Sometimes less is more. That seems to be the business mantra of John Malone, the cable industry magnate who spearheaded Tuesday’s blockbuster cable deal that saw his smaller Charter Communications Inc. acquire Time Warner Cable Inc. for $55 billion in cash and stock. With Tuesday’s deal, valued at roughly $78 million when you add in the debt Charter will assume, Malone, 74, has further solidified his place in the American cable industry hall of fame. Charter, which is owned by Malone's Liberty Broadband Corp. and prior to the deal was the fourth-largest cable company in the U.S., would vault up to the second largest, a position held by Time Warner before Tuesday.

So, how did he do it? The “cable cowboy,” as he was dubbed by his biographer, had a net worth estimated by Forbes of $8.5 billion as of Tuesday morning. The merger, which helped bolster his already enviable cable business holdings that include Lionsgate, Starz and Discovery, bears all the hallmarks of the less-is-more approach, which he employed in 1998 when he sold a telecom company once close to bankruptcy for a whopping $48 billion.

Malone’s latest deal ranks high – if not the highest -- among his most shrewd business transactions. In the decade since his biography was released, Malone continued to strengthen his cable empire, including earlier this year, when Lionsgate paid Malone’s Liberty Media $150 million in shares for a stake in cable movie company Starz, according to Deadline. One banker said the Lionsgate deal -- much like the 1998 sale of Tele-Communications Inc. (TCI) for the aforementioned $48 billion -- showed Malone’s business mind “is strategic in how he structures his investments and clearly sees this as a stepping stone to something bigger.” That deal also landed Malone a seat at the Lionsgate board table.

After Comcast last month stopped pursuing its own $45 million merger with Time Warner because of concerns from federal regulators, Malone stepped up and made a deal happen. It was a matter of Malone's persistence in addition to circumstance, according to one analyst. “The timing of this deal clearly shows how desperate Time Warner Cable is to be acquired,” said Paolo Pescatore, of technology research company CCS Insight, according to the New York Times.

In yet another keen business move, Malone in 2013 transferred more than a half-billion dollars of his stake in Liberty to a tax-exempt charitable trust one day before announcing Liberty would be moving from Colorado to London. While Liberty would still be primarily run out of the Colorado offices, Malone was able to sidestep about $200 million in taxes, Bloomberg reported.

When Malone assumed corporate control of TCI in 1973, the company was mired in debt. Over 24 years, Malone transformed TCI into the nation’s largest cable TV company before he ultimately sold it to AT&T. In addition to his cable assets, Malone owns more U.S. land than anyone, with about 2.2 million acres helping to boost the billionaire's coffers. 
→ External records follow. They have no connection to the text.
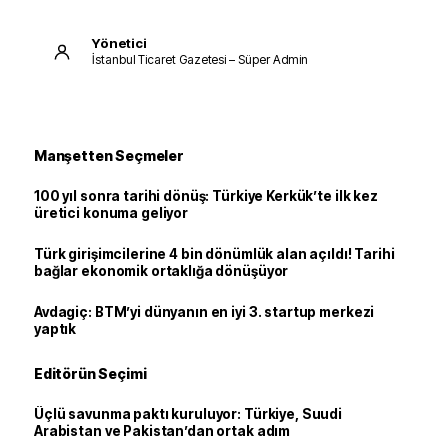
Yönetici
İstanbul Ticaret Gazetesi – Süper Admin
Manşetten Seçmeler
100 yıl sonra tarihi dönüş: Türkiye Kerkük’te ilk kez
üretici konuma geliyor
Türk girişimcilerine 4 bin dönümlük alan açıldı! Tarihi
bağlar ekonomik ortaklığa dönüşüyor
Avdagiç: BTM’yi dünyanın en iyi 3. startup merkezi
yaptık
Editörün Seçimi
Üçlü savunma paktı kuruluyor: Türkiye, Suudi
Arabistan ve Pakistan’dan ortak adım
Malone has also branched out into professional sports, becoming in 2007 an owner of Major League Baseball's Atlanta Braves, and Liberty also operates satellite radio company SiriusXM. He previously owned more than half of the stock of DirecTV before he separated himself from the company in 2009, according to Business Week.

A review of Malone’s biography attributed the cable magnate’s career success to “clever, complicated financing deals that sidestepped bank rules and taxes and enriched an inside group of shareholders.” Mark Robichaud, who penned the book, characterized Malone’s approach to business a bit more succinctly: “Charge as much as you can for a product...and spend as little as you can get away with.”

Considering Charter's smaller size vs. Time Warner and the ultimate payoff, it appears Malone has done just that with Tuesday’s deal.